WORK INSTRUCTIONS.
Swap "State" for "Give" throughout the items below, keeping everything else the same, and leave the pictures out of your answer.

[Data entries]

• • • • •

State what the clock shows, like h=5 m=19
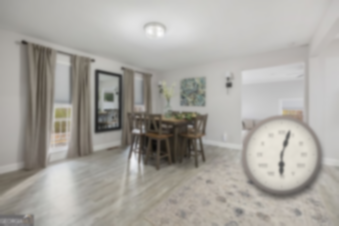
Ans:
h=6 m=3
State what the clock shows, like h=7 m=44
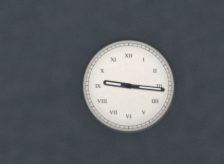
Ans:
h=9 m=16
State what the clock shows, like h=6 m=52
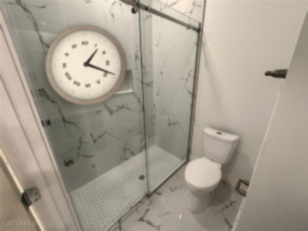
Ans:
h=1 m=19
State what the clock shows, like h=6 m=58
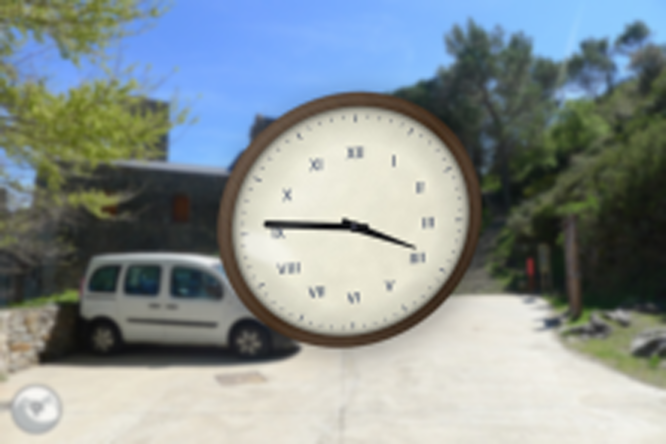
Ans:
h=3 m=46
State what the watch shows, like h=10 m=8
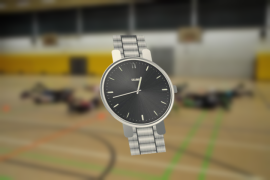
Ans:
h=12 m=43
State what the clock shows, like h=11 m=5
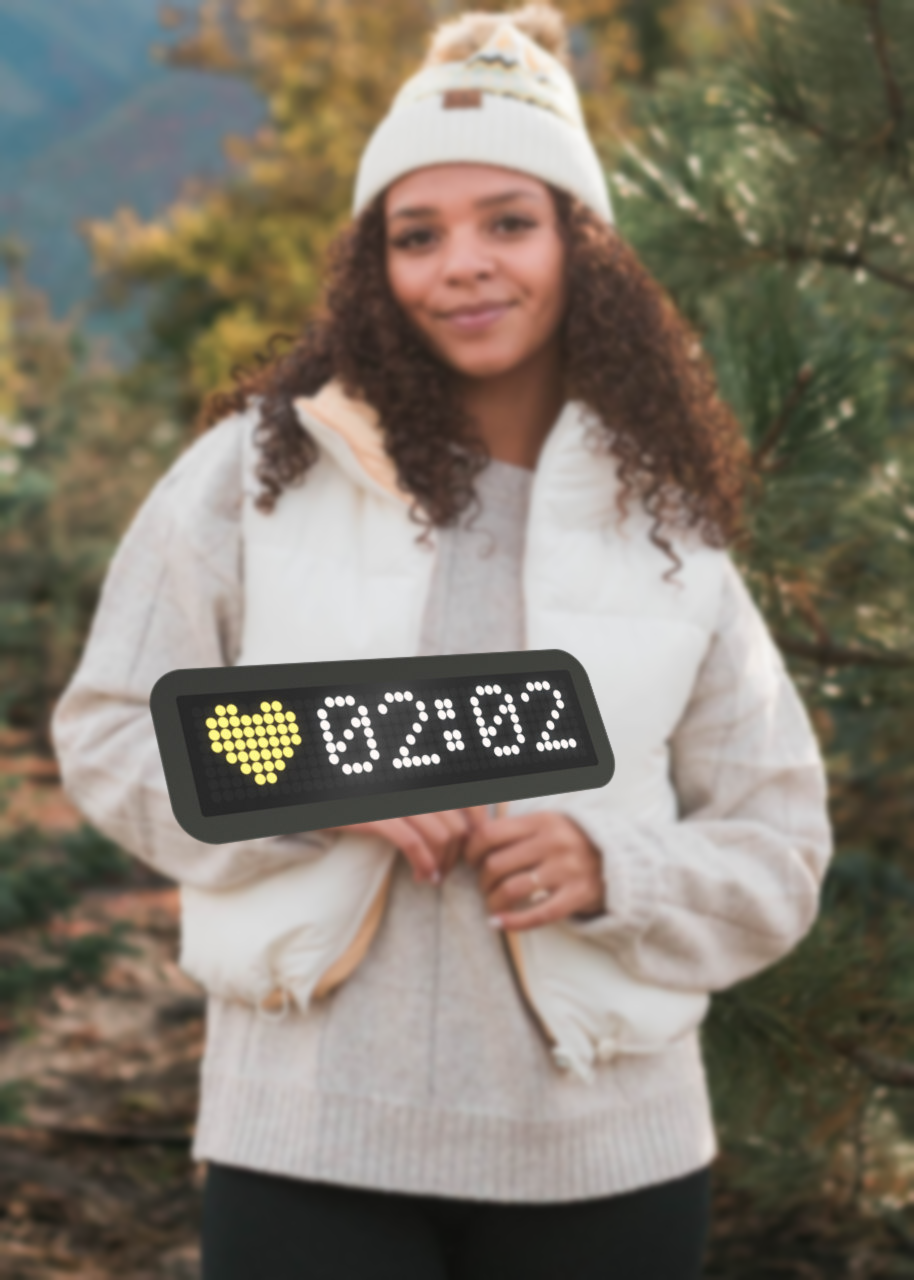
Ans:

• • • • •

RESPONSE FOR THIS EXERCISE.
Give what the clock shows, like h=5 m=19
Ans:
h=6 m=3
Give what the clock shows, like h=7 m=44
Ans:
h=9 m=16
Give what the clock shows, like h=6 m=52
Ans:
h=1 m=19
Give what the clock shows, like h=6 m=58
Ans:
h=3 m=46
Give what the watch shows, like h=10 m=8
Ans:
h=12 m=43
Give what the clock shows, like h=11 m=5
Ans:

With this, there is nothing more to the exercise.